Of course, this is an open invitation.
“Are we there yet?”
“Can I go to the bathroom?”
“Can we get a commemorative tattoo when we get there?”
This from Alison, sitting like a queen bee, back center with her two football stars on either side. With one leg propped over Rooster’s huge knee, she’s leaning back into Kai’s shoulder. From his right, Kai’s girlfriend, Briony, casts spitfire looks, but Alison doesn’t notice. Briony must lie awake at night wondering what guys see in Alison Chavez. Unlike Briony, with the blond hair, the bikini body, the baby blue eyes, Alison isn’t that kind of pretty. But she’s got your attention like no one else.
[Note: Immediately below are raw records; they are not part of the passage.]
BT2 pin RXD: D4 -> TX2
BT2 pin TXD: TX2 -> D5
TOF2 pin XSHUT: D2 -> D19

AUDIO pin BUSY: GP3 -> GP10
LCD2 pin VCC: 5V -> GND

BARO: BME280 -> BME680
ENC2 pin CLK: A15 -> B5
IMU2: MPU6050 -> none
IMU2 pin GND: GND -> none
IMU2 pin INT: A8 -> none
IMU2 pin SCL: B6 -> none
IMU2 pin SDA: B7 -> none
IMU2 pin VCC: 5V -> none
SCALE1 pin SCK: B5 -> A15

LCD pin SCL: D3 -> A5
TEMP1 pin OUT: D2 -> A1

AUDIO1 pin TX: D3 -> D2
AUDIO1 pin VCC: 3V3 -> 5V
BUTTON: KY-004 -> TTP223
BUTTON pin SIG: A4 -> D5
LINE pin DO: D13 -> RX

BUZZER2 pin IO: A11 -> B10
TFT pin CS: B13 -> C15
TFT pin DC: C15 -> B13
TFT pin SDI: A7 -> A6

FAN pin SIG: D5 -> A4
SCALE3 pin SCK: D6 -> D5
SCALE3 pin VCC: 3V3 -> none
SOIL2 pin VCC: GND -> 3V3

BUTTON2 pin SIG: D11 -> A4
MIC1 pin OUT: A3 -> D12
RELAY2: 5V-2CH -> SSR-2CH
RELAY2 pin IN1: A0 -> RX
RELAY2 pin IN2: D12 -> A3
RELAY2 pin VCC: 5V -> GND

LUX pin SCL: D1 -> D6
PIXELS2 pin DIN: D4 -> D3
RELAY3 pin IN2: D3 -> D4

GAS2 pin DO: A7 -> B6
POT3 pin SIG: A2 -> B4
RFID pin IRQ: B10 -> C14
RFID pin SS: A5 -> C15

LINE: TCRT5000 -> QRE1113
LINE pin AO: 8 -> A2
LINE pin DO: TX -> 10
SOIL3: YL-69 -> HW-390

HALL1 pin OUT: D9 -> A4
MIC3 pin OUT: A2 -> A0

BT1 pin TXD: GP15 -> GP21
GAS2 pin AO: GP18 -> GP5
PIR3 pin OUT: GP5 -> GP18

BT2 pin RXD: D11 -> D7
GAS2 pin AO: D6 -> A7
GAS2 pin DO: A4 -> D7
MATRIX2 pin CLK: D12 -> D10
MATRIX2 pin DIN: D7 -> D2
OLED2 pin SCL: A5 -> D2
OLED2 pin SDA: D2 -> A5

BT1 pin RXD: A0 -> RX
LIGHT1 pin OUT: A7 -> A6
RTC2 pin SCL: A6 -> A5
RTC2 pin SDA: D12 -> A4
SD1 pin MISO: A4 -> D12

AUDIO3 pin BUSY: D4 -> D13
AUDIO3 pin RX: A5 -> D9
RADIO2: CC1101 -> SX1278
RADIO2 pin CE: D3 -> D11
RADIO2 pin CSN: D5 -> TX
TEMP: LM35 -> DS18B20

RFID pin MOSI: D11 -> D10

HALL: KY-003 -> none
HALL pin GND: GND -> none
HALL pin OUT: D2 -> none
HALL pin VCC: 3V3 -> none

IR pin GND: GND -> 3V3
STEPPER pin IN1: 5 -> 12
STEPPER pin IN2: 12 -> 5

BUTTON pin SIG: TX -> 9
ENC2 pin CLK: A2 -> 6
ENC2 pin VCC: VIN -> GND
I don’t just mean clothes, though today’s outfit is cowboy boots, red stockings, and a lacy baby-doll dress, all on a five-foot-eleven-inch body. I mean her. When Alison flashes that gap-toothed smile like she’s up to something, you want to be up on it with her. You want to be the one who says the funny line that makes her tip her chin and laugh with nothing held back. And maybe I love her with something like tenderness, because in this large, lonely world, she’s the only girl who has ever grabbed my ass.
As the bus starts moving and pulls away from campus, the back row breaks into stupid songs and starts churning like a mosh pit. A suspiciously shaped balloon bounces over our heads, and Bryce shouts, “Whale condom launched!”
Male voices chant, Keep it up, keep it up!
Poor Mr. Bailey. He’s a young teacher, and I think young teachers get hopeful that we’ll like them, and we do. But that doesn’t mean we won’t give them crap. Nothing personal.
But Mr. Bailey hasn’t looked at us in the same way since the senior prank, like any kid he sees might be one of the hoodlums who trashed his house in a night of pizza and revelry, while he was at the all-weekend civics teacher conference. We didn’t trash it that badly and thought he’d take it in stride, maybe even see it as a sign that we think he’s cool, but he was furious. He doesn’t have enough to convict us, only suspect. Pard’s done detention but seems to have told nothing. Yes, there was evidence, but it pointed only to Pard, not to Cannon. Or to me. And the guys on the bus think the only secret to keep is trashing his house, so we’re safe there, too.
Cannon’s right. Everything is fine.
“Keep it down!” Mr. Bailey shouts, and the guys give a deflated aww when he snatches the balloon away.
Once the bus hits the freeway, Rooster whips out his ukulele, and it’s hilarious to see this gigantic redhead with this itty-bitty uke, but for a linebacker, Rooster’s playing well. Alison sings some inappropriate lyrics, bodies sway into each other, and people have more fun than they should be having on a bus. Bryce passes me a plastic cup without explaining, and one sip burns all the way down. I ignore Pard’s jealous glances.
The noise picks up, and there’s a crash in the back row. An empty beer bottle rolls down the aisle.
So it begins, even before we’ve left quaint Canterbury, Connecticut.
“Pipe down!” Mr. Bailey holds his hands like a victim in a stickup, and then, prompting the driver to pull over but not waiting for the bus to park, he grips the seats as he makes his way down the aisle. He traps the bottle under his foot and emits the mighty sigh of a severely put-upon adult. “I am this close to turning around.”
Cookie, curled in the back corner as if he’s one of the popular kids (but really just because he’s thoroughly baked), says all dreamy-like, “It wasn’t ours, man. It was on the bus when we got here.”
Mr. Bailey raises an eyebrow. “The driver told me his normal rounds are with kindergartners.”
Cookie’s mouth hangs open before he manages to reply, “I love Goldfish.”